Does anyone know whether Cannondale will sell the Super Six frame (not Hi-mod) as a separate item or do you have to buy the whole bike? If you can buy the frame itself, any ideas about how much it costs new?


----------



## cmolway (Jan 7, 2010)

supersix frame is only available as a high-mod. non high-mod is sold as a complete bike only.


----------



## zamboni (Sep 11, 2003)

The cost for Super Six frame is around $1700.


----------



## cmolway (Jan 7, 2010)

zamboni said:


> The cost for Super Six frame is around $1700.


On ebay maybe. A new, warrantied hi-mod frameset goes for around 2500-3000, depending where you look.

http://www.nytro.com/index.cfm/product/?ProductID=4565


----------



## zamboni (Sep 11, 2003)

No way I'm paying for retail but my LBS can get me a deal on this frame.


----------



## cmolway (Jan 7, 2010)

Saying the average person can pick up the frame for around $1700 and getting one near wholesale via an inside deal at your local LBS is not really the same thing. 

I picked up mine on ebay (2010 w/ warranty) for $1350, but I am not about to go around saying that the price of supersix frames is $1350. That would be pretty unreasonable.


----------



## AvantDale (Dec 26, 2008)

My LBS has a 52 HM with one ride on it and the SI SL cranks for 2700


----------



## shotojs78 (May 20, 2008)

cmolway said:


> Saying the average person can pick up the frame for around $1700 and getting one near wholesale via an inside deal at your local LBS is not really the same thing.
> 
> I picked up mine on ebay (2010 w/ warranty) for $1350, but I am not about to go around saying that the price of supersix frames is $1350. That would be pretty unreasonable.


how you can buy a frame on ebay with the cannondale's warranty?? we are not supposed to have an original invoice from LBS ??


----------



## cmolway (Jan 7, 2010)

shotojs78 said:


> how you can buy a frame on ebay with the cannondale's warranty?? we are not supposed to have an original invoice from LBS ??

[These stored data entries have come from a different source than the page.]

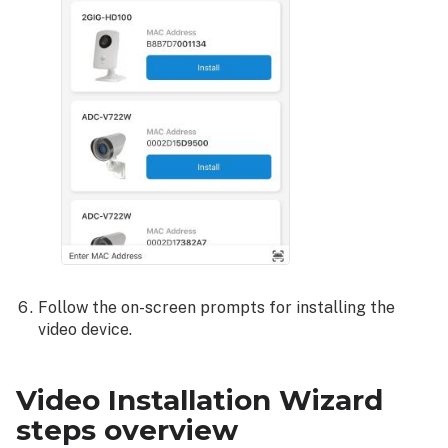
Follow the on-screen prompts for installing the
video device.
Video Installation Wizard
steps overview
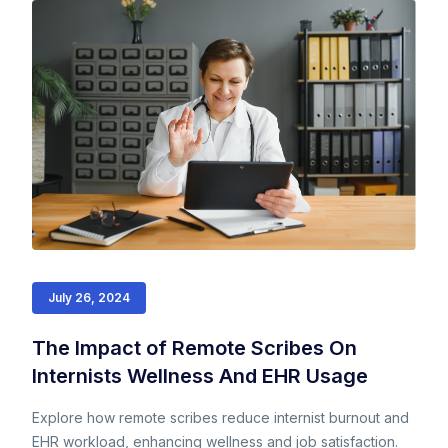
July 26, 2024
The Impact of Remote Scribes On
Internists Wellness And EHR Usage
Explore how remote scribes reduce internist burnout and
EHR workload, enhancing wellness and job satisfaction.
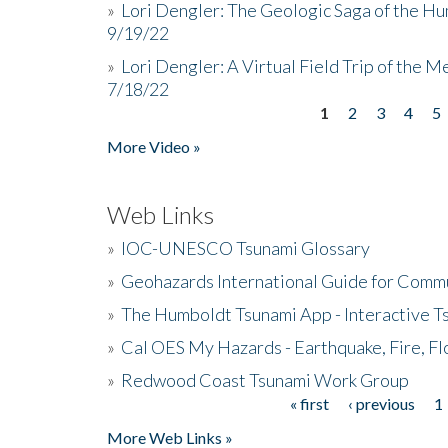
»
Lori Dengler: The Geologic Saga of the Hu
9/19/22
»
Lori Dengler: A Virtual Field Trip of the M
7/18/22
1
2
3
4
5
Pages
More Video »
Web Links
»
IOC-UNESCO Tsunami Glossary
»
Geohazards International Guide for Comm
»
The Humboldt Tsunami App - Interactive T
»
Cal OES My Hazards - Earthquake, Fire, Fl
»
Redwood Coast Tsunami Work Group
« first
‹ previous
1
Pages
More Web Links »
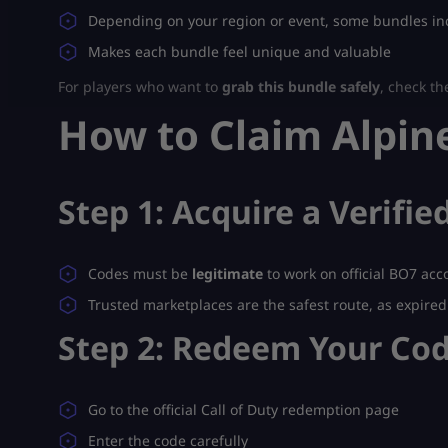
Depending on your region or event, some bundles inc
Makes each bundle feel unique and valuable
For players who want to
grab this bundle safely
, check th
How to Claim Alpine
Step 1: Acquire a Verifi
Codes must be
legitimate
to work on official BO7 acc
Trusted marketplaces are the safest route, as expire
Step 2: Redeem Your Co
Go to the official Call of Duty redemption page
Enter the code carefully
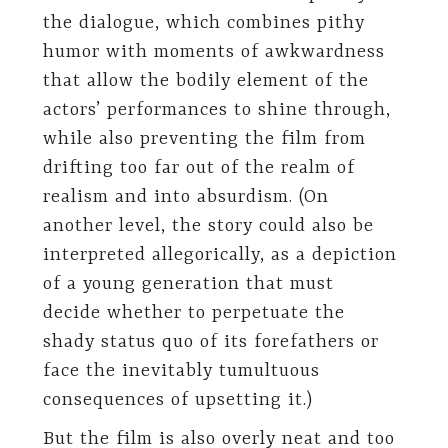
the dialogue, which combines pithy
humor with moments of awkwardness
that allow the bodily element of the
actors’ performances to shine through,
while also preventing the film from
drifting too far out of the realm of
realism and into absurdism. (On
another level, the story could also be
interpreted allegorically, as a depiction
of a young generation that must
decide whether to perpetuate the
shady status quo of its forefathers or
face the inevitably tumultuous
consequences of upsetting it.)
But the film is also overly neat and too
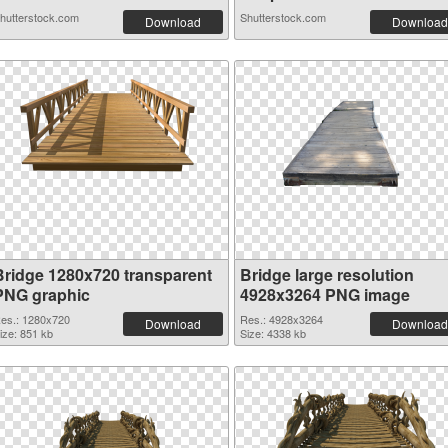
hutterstock.com
Shutterstock.com
Download
Download
Bridge 1280x720 transparent
Bridge large resolution
PNG graphic
4928x3264 PNG image
es.: 1280x720
Res.: 4928x3264
Download
Download
ize: 851 kb
Size: 4338 kb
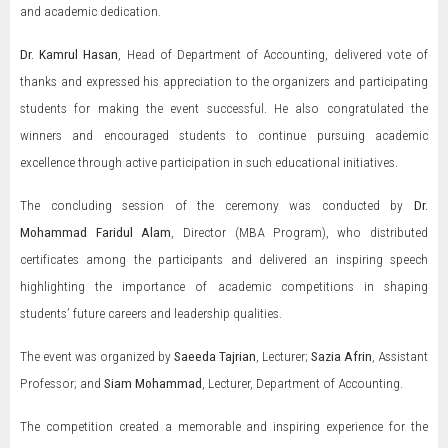
and academic dedication.
Dr. Kamrul Hasan
, Head of Department of Accounting, delivered vote of
thanks and expressed his appreciation to the organizers and participating
students for making the event successful. He also congratulated the
winners and encouraged students to continue pursuing academic
excellence through active participation in such educational initiatives.
The concluding session of the ceremony was conducted by
Dr.
Mohammad Faridul Alam
, Director (MBA Program), who distributed
certificates among the participants and delivered an inspiring speech
highlighting the importance of academic competitions in shaping
students’ future careers and leadership qualities.
The event was organized by
Saeeda Tajrian
, Lecturer;
Sazia Afrin
, Assistant
Professor; and
Siam Mohammad
, Lecturer, Department of Accounting.
The competition created a memorable and inspiring experience for the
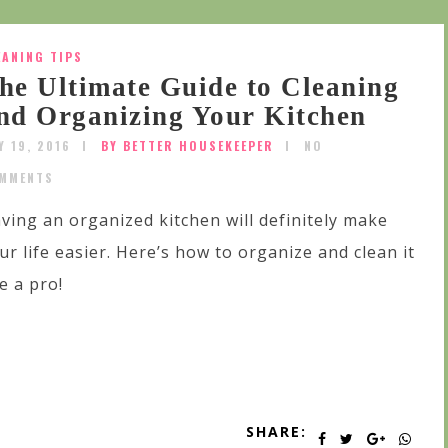
EANING TIPS
he Ultimate Guide to Cleaning
nd Organizing Your Kitchen
Y 19, 2016
BY BETTER HOUSEKEEPER
NO
MMENTS
ving an organized kitchen will definitely make
ur life easier. Here’s how to organize and clean it
ke a pro!
SHARE:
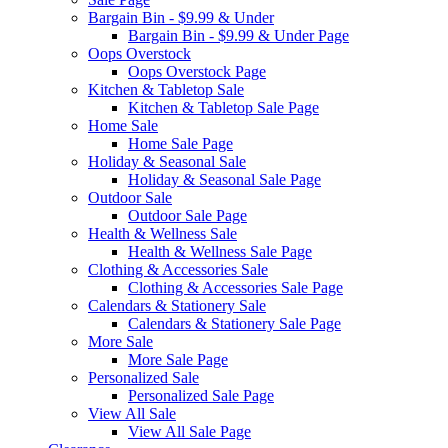
Bargain Bin - $9.99 & Under
Bargain Bin - $9.99 & Under Page
Oops Overstock
Oops Overstock Page
Kitchen & Tabletop Sale
Kitchen & Tabletop Sale Page
Home Sale
Home Sale Page
Holiday & Seasonal Sale
Holiday & Seasonal Sale Page
Outdoor Sale
Outdoor Sale Page
Health & Wellness Sale
Health & Wellness Sale Page
Clothing & Accessories Sale
Clothing & Accessories Sale Page
Calendars & Stationery Sale
Calendars & Stationery Sale Page
More Sale
More Sale Page
Personalized Sale
Personalized Sale Page
View All Sale
View All Sale Page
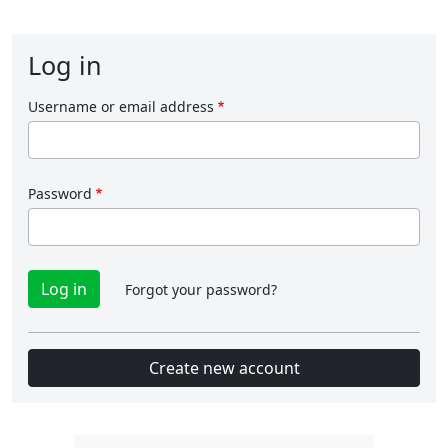
Log in
Username or email address
Password
Forgot your password?
Create new account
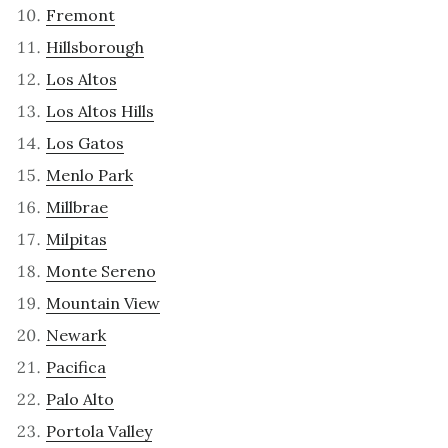
Fremont
Hillsborough
Los Altos
Los Altos Hills
Los Gatos
Menlo Park
Millbrae
Milpitas
Monte Sereno
Mountain View
Newark
Pacifica
Palo Alto
Portola Valley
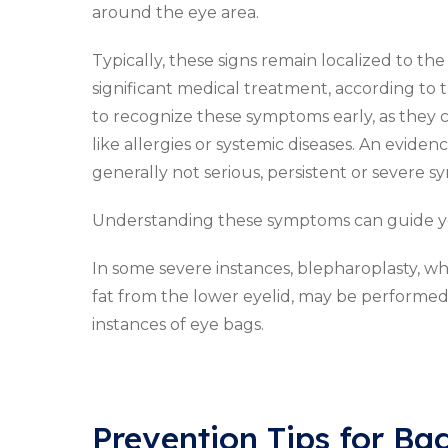
around the eye area.
Typically, these signs remain localized to th
significant medical treatment, according to
to recognize these symptoms early, as they 
like allergies or systemic diseases. An evid
generally not serious, persistent or severe
Understanding these symptoms can guide yo
In some severe instances, blepharoplasty, whi
fat from the lower eyelid, may be performed.
instances of eye bags.
Prevention Tips for Ba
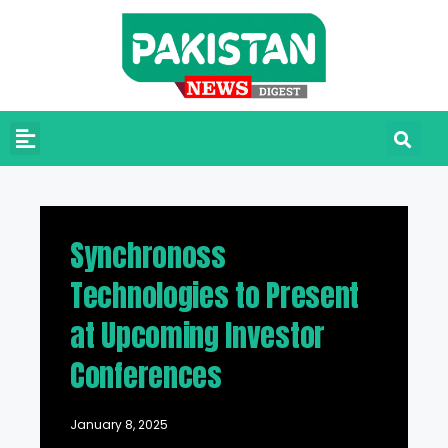
Synchronoss
Technologies to Present
at Upcoming Investor
Conferences
January 8, 2025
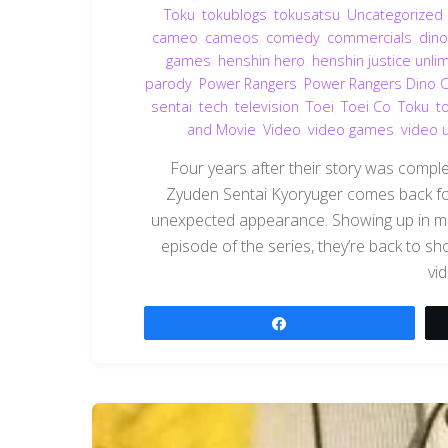
Toku
,
tokublogs
,
tokusatsu
,
Uncategorized
cameo
,
cameos
,
comedy
,
commercials
,
din
games
,
henshin hero
,
henshin justice unli
parody
,
Power Rangers
,
Power Rangers Dino 
sentai
,
tech
,
television
,
Toei
,
Toei Co
,
Toku
,
t
and Movie
,
Video
,
video games
,
video 
Four years after their story was compl
Zyuden Sentai Kyoryuger comes back for
unexpected appearance. Showing up in mult
episode of the series, they’re back to 
vi
Share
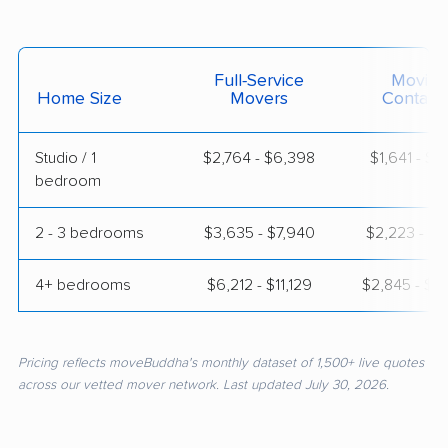
Full-Service
Moving
Home Size
Movers
Contain
Studio / 1
$2,764 - $6,398
$1,641 - $3
bedroom
2 - 3 bedrooms
$3,635 - $7,940
$2,223 - $4
4+ bedrooms
$6,212 - $11,129
$2,845 - $6
Pricing reflects moveBuddha's monthly dataset of 1,500+ live quotes
across our vetted mover network. Last updated July 30, 2026.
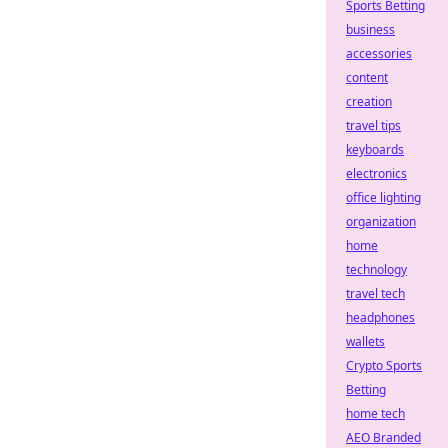
Sports Betting
business
accessories
content
creation
travel tips
keyboards
electronics
office lighting
organization
home
technology
travel tech
headphones
wallets
Crypto Sports
Betting
home tech
AEO Branded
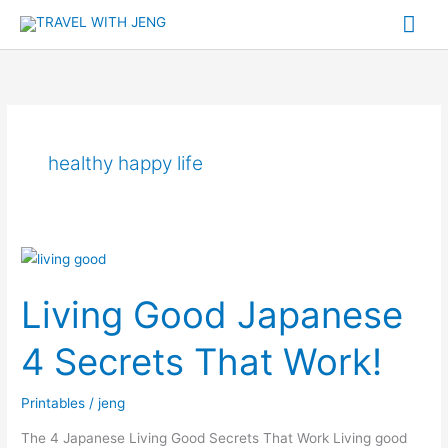
Skip
Mai
to
Me
content
healthy happy life
Living
Good
Living Good Japanese
Japanese
4
4 Secrets That Work!
Secrets
That
Printables
/
jeng
Work!
The 4 Japanese Living Good Secrets That Work Living good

Yup. Bike shop had it on ebay. I don't think they expected it to go for so little. Came with a receipt from the LBS and the warranty card. Like I said, it is a bit of an out-lier so I don't go around saying one can get a frame at that price.


----------



## shotojs78 (May 20, 2008)

okay but when you need to use your warranty with cannondale, you have to deal with your lbs?? I guess you cant deal yourself with cannondale, if I bought my frame on ebay??


----------



## shortyt (Mar 22, 2009)

zamboni said:


> No way I'm paying for retail but my LBS can get me a deal on this frame.


Can they get me one too?


----------



## intence (May 23, 2010)

Wait until next year. Rumor is that it's going to sell for a bit over $2k with 105. Sell the parts, and you should have a bargain for the frame w/warranty


----------



## Schmack (Mar 25, 2009)

I looked for a while and as previously indicated, you can only get a super six as a complete. Look on Ebay, you can find them new there. If you are freindly with your LBS, you may be able to deal a HM for a good price. I paid less than 2k for mine.


----------